Reproduce every one of the following rows word for word.
● ● ● ● ●
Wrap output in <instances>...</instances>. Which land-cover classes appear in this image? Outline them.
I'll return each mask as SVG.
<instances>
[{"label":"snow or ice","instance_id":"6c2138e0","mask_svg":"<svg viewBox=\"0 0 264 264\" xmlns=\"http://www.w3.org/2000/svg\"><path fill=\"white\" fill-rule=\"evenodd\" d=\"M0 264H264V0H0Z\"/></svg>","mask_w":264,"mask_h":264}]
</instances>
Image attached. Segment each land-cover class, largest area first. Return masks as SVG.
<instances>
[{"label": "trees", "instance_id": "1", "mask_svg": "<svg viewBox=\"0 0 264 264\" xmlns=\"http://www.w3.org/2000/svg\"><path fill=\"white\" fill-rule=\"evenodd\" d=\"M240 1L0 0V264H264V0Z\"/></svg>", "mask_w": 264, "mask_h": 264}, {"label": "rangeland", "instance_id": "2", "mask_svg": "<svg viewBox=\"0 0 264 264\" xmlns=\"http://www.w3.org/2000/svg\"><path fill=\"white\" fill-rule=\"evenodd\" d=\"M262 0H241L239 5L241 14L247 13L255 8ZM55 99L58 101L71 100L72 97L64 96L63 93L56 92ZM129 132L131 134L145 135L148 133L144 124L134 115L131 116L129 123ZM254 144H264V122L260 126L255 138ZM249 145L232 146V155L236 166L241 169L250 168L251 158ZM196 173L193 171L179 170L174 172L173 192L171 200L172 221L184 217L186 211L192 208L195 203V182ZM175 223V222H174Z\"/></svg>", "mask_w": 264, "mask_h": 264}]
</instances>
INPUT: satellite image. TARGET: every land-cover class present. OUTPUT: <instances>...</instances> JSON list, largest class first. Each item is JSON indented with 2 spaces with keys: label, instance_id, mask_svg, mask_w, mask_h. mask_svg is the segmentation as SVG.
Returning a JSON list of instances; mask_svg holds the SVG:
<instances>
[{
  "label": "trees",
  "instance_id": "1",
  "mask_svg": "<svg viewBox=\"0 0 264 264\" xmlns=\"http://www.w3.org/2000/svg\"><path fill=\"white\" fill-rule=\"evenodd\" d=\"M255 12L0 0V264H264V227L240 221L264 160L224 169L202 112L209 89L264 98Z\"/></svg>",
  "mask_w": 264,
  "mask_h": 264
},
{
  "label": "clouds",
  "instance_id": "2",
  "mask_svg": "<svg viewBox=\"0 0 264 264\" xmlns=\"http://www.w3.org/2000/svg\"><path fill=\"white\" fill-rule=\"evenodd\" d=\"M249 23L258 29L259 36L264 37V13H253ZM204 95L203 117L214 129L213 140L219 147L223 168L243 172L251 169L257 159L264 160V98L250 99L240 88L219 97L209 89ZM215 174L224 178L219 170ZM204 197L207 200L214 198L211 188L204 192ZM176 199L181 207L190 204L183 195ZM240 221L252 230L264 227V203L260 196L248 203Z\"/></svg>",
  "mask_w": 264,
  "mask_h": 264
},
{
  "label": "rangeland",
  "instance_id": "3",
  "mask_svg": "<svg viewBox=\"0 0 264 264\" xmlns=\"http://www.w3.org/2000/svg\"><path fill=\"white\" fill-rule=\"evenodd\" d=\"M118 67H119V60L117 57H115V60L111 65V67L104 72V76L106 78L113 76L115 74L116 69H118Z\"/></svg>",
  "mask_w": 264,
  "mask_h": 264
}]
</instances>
● ● ● ● ●
* [Answer to the problem]:
Wrap output in <instances>...</instances>. Which land-cover classes appear in this image? Outline them.
I'll return each mask as SVG.
<instances>
[{"label":"snow or ice","instance_id":"6c2138e0","mask_svg":"<svg viewBox=\"0 0 264 264\" xmlns=\"http://www.w3.org/2000/svg\"><path fill=\"white\" fill-rule=\"evenodd\" d=\"M0 264H264V0H0Z\"/></svg>","mask_w":264,"mask_h":264}]
</instances>
Image attached. Segment each land-cover class, largest area first. Return masks as SVG.
<instances>
[{"label": "trees", "instance_id": "1", "mask_svg": "<svg viewBox=\"0 0 264 264\" xmlns=\"http://www.w3.org/2000/svg\"><path fill=\"white\" fill-rule=\"evenodd\" d=\"M240 1L0 0V264H264V0Z\"/></svg>", "mask_w": 264, "mask_h": 264}, {"label": "rangeland", "instance_id": "2", "mask_svg": "<svg viewBox=\"0 0 264 264\" xmlns=\"http://www.w3.org/2000/svg\"><path fill=\"white\" fill-rule=\"evenodd\" d=\"M262 0H241L239 5L241 14L247 13L255 8ZM55 99L58 101L71 100L72 97L64 96L63 93L56 92ZM129 132L131 134L145 135L148 133L144 124L134 115L131 116L129 123ZM254 144H264V122L260 126L255 138ZM249 145L232 146V155L236 166L241 169L250 168L251 158ZM196 173L193 171L179 170L174 172L173 192L171 200L172 221L184 217L186 211L192 208L195 203V182ZM175 223V222H174Z\"/></svg>", "mask_w": 264, "mask_h": 264}]
</instances>
INPUT: satellite image. TARGET: every land-cover class present. OUTPUT: <instances>...</instances> JSON list, largest class first. Each item is JSON indented with 2 spaces with keys: label, instance_id, mask_svg, mask_w, mask_h. mask_svg is the segmentation as SVG.
Returning a JSON list of instances; mask_svg holds the SVG:
<instances>
[{
  "label": "trees",
  "instance_id": "1",
  "mask_svg": "<svg viewBox=\"0 0 264 264\" xmlns=\"http://www.w3.org/2000/svg\"><path fill=\"white\" fill-rule=\"evenodd\" d=\"M255 12L0 0V264H264V227L240 221L264 160L224 169L202 112L209 89L264 98Z\"/></svg>",
  "mask_w": 264,
  "mask_h": 264
},
{
  "label": "clouds",
  "instance_id": "2",
  "mask_svg": "<svg viewBox=\"0 0 264 264\" xmlns=\"http://www.w3.org/2000/svg\"><path fill=\"white\" fill-rule=\"evenodd\" d=\"M249 23L258 29L259 36L264 37V13H253ZM204 95L203 117L214 129L213 140L219 147L223 168L243 172L251 169L257 159L264 160V98L250 99L240 88L219 97L209 89ZM215 174L224 178L219 170ZM204 197L207 200L214 198L211 188L204 192ZM176 199L181 207L190 204L183 195ZM240 221L252 230L264 227V203L260 196L248 203Z\"/></svg>",
  "mask_w": 264,
  "mask_h": 264
},
{
  "label": "rangeland",
  "instance_id": "3",
  "mask_svg": "<svg viewBox=\"0 0 264 264\" xmlns=\"http://www.w3.org/2000/svg\"><path fill=\"white\" fill-rule=\"evenodd\" d=\"M118 67H119V60L117 57H115V60L111 65V67L104 72V76L106 78L113 76L115 74L116 69H118Z\"/></svg>",
  "mask_w": 264,
  "mask_h": 264
}]
</instances>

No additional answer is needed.